**Text block:**
Show $\lim\limits_{n \to \infty } {a_n} = \frac{1}{\pi }{\operatorname{B}}\left( {\frac{1}{2},\frac{3}{4}} \right)$

Question

Let $a_1= 0,a_2=1$ and $a_n = \sqrt {\frac{{{a_{n - 1}} + {a_{n - 2}}}}{2} \cdot {a_{n - 1}}}$ for $n \geqslant 3$. Is it true that $\lim\limits_{n \to \infty } {a_n} = \frac{1}{\pi}{\operatorname{B}}\left( {\frac{1}{2},\frac{3}{4}} \right)$, where $\operatorname{B}(x_1,x_2)$ is the Beta function?

Having experimented with Maple and wxMaxima, I think this statement should be provable(?). For example, $a_{20}=.7627597635$ while $\frac{1}{\pi }{\rm B}\left( {\frac{1}{2},\frac{3}{4}} \right)=.7627597633...$.

**Problem:** From the question about the limit of the recursive sequence, reproduce verbatim the passage starting at "Let $a_1= 0,a_2=1$" and ending at "the Beta function?".

**Data excerpt:**
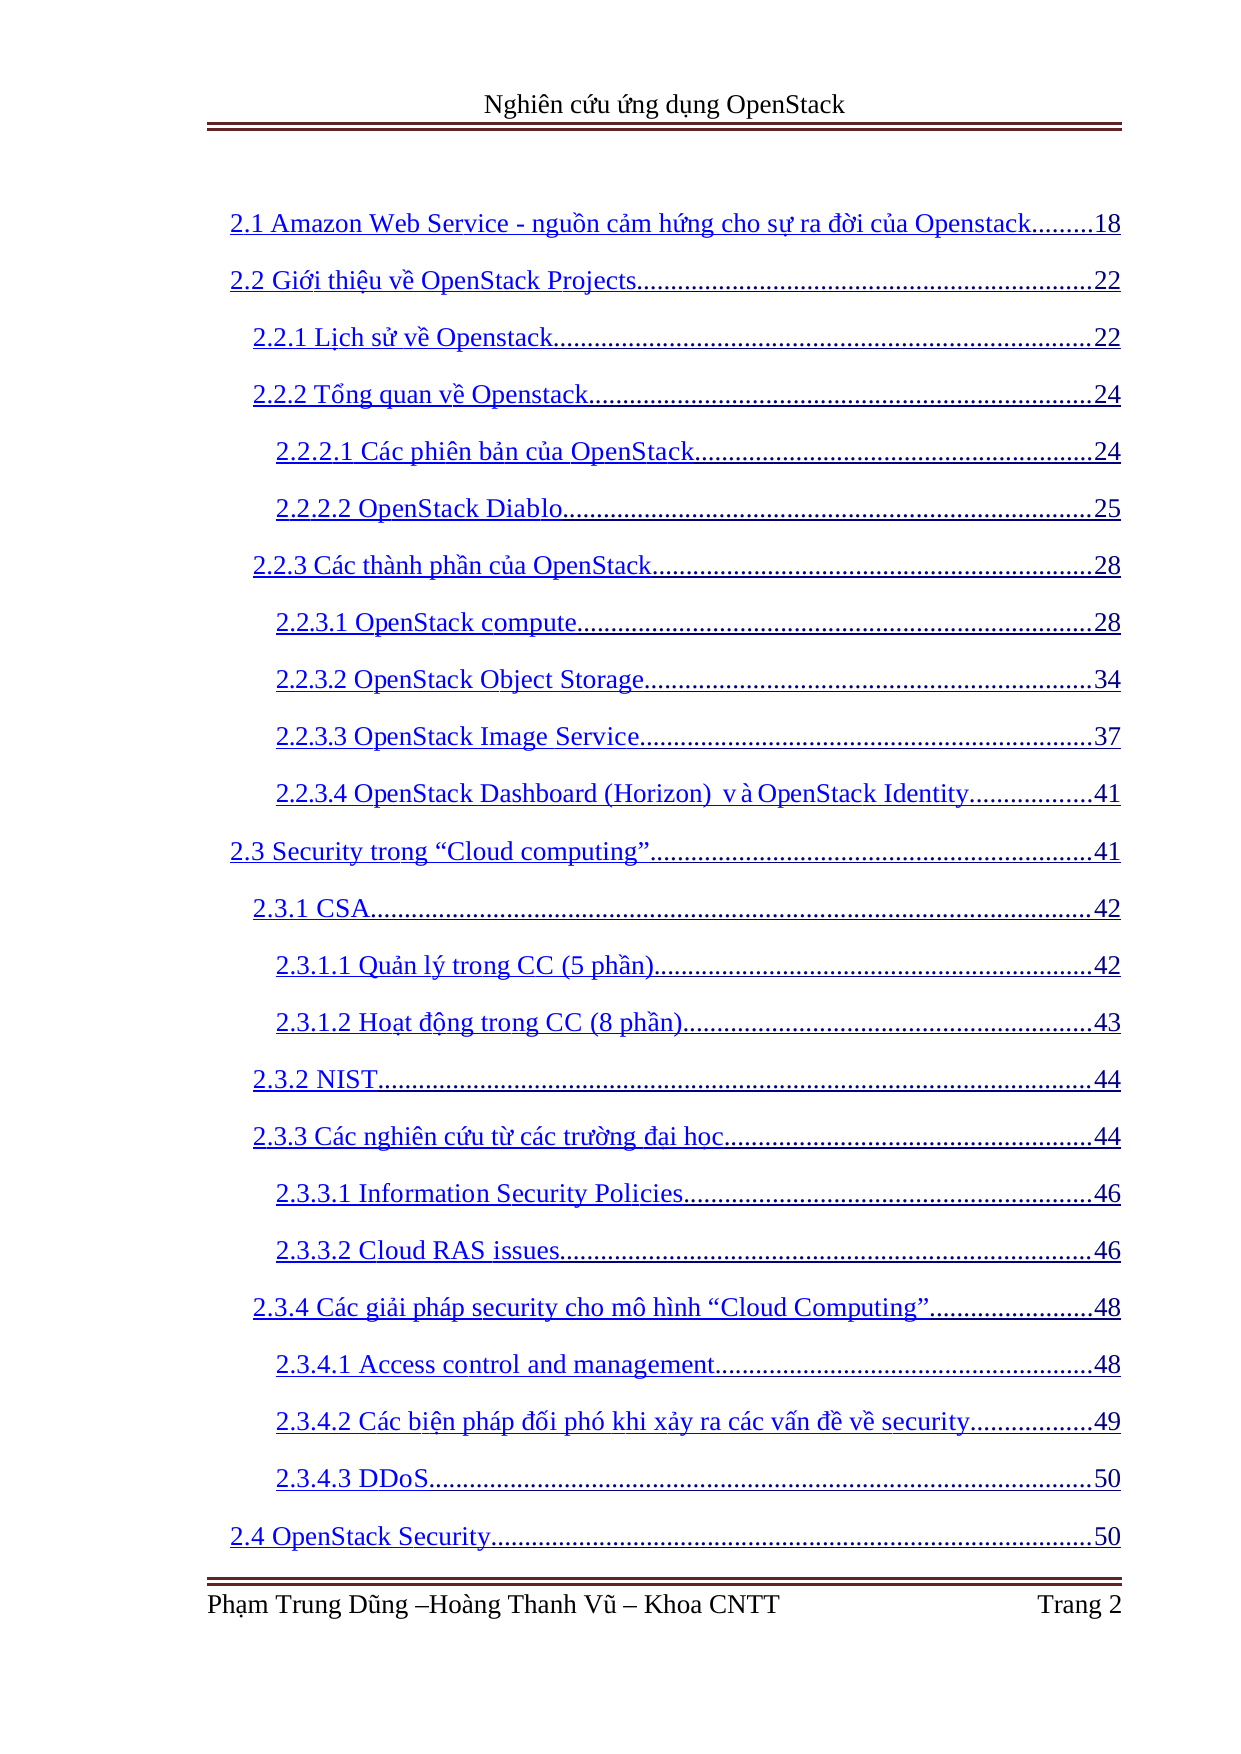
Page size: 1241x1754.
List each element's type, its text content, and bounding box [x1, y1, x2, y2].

**Correct answer:**
Let $a_1= 0,a_2=1$ and $a_n = \sqrt {\frac{{{a_{n - 1}} + {a_{n - 2}}}}{2} \cdot {a_{n - 1}}}$ for $n \geqslant 3$. Is it true that $\lim\limits_{n \to \infty } {a_n} = \frac{1}{\pi}{\operatorname{B}}\left( {\frac{1}{2},\frac{3}{4}} \right)$, where $\operatorname{B}(x_1,x_2)$ is the Beta function?